The R1 device’s on-screen interface is designed with user-friendliness in mind, presenting a series of category-based cards that cater to different needs, such as music, transportation, or video chats. The screen also serves as a means for users to verify the model’s output.

Rabbit’s approach to enhancing the capabilities of its R1 device takes a distinctive path, setting it apart from the conventional strategies of building APIs and persuading developers to integrate their apps. Instead, Rabbit has taken a more proactive approach by training its model to independently navigate existing apps.

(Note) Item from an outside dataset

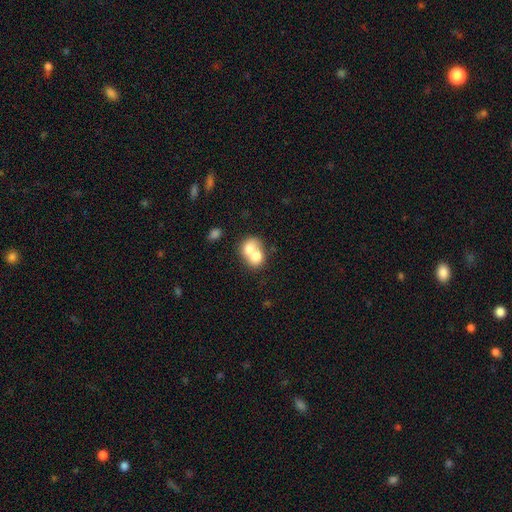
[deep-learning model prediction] Overall: smooth (68%). How rounded: round (53%; in between 46%). Merging: merger (76%).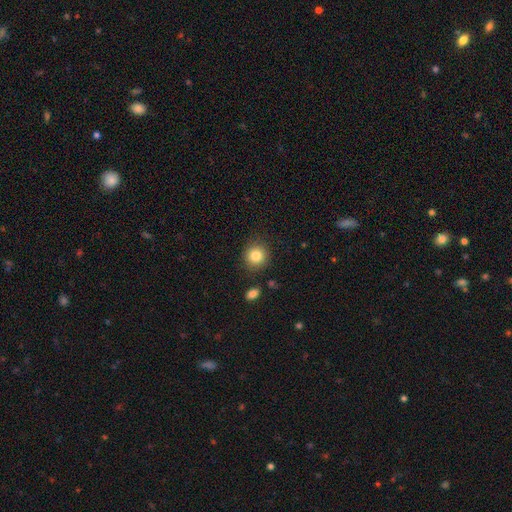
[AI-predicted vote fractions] This is clearly a smooth galaxy (84%). How rounded: clearly round (90%). Merging: clearly none (86%).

The Large Action Model, or LAM, working at its core is a neural network that has been trained through human interactions with popular apps like Spotify and Uber. These interactions served as a blueprint for the model, providing it with a deep understanding of how these apps function. The LAM learned to recognize crucial elements like the Settings icon, how to discern when an order is confirmed, and the whereabouts of search menus. Importantly, this knowledge can be applied universally to any app

There is also a dedicated training mode within Rabbit OS, which allows users to teach R1 how to execute tasks so they can be repeated in the future. For instance, a user can teach R1 to edit an image inside Photoshop.

According to Lyu, it is capable of taking instructions such as: “‘Hey, first of all, go to a software called Photoshop. Open it. Grab your photos here. Make a lasso on the watermark and click click click click. This is how you remove the watermark.”

The R1 is available for pre-order now for $199 and will start shipping to customers in March.